* [EXERCISE DESCRIPTION]: Give the rows running from the line that contains "gmitteilungen zu ihren" through the line that contains "tt von 5 %.", both included, as a JSON list of strings with one string for each line and blank lines left out.

START RECORDED DATA

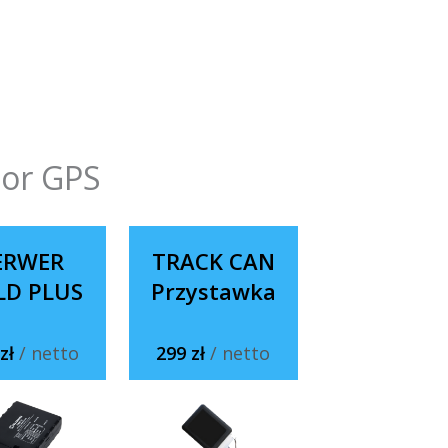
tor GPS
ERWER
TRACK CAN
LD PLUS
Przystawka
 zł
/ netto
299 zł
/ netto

END RECORDED DATA
START RECORDED DATA

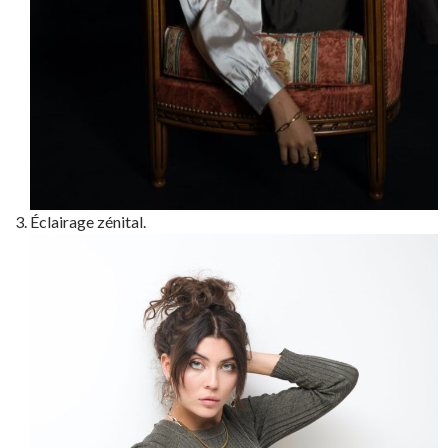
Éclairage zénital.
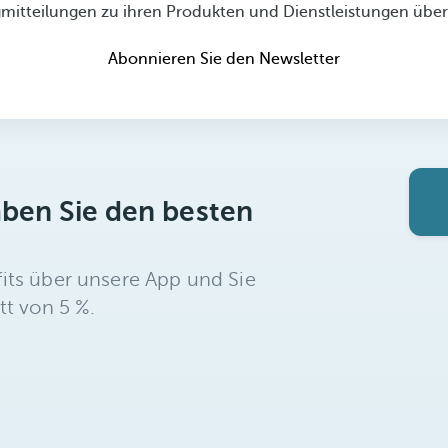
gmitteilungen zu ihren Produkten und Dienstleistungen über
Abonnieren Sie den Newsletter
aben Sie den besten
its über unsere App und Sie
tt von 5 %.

END RECORDED DATA

* [EXERCISE RESULT]:
[
  "gmitteilungen zu ihren Produkten und Dienstleistungen über",
  "Abonnieren Sie den Newsletter",
  "aben Sie den besten",
  "its über unsere App und Sie",
  "tt von 5 %."
]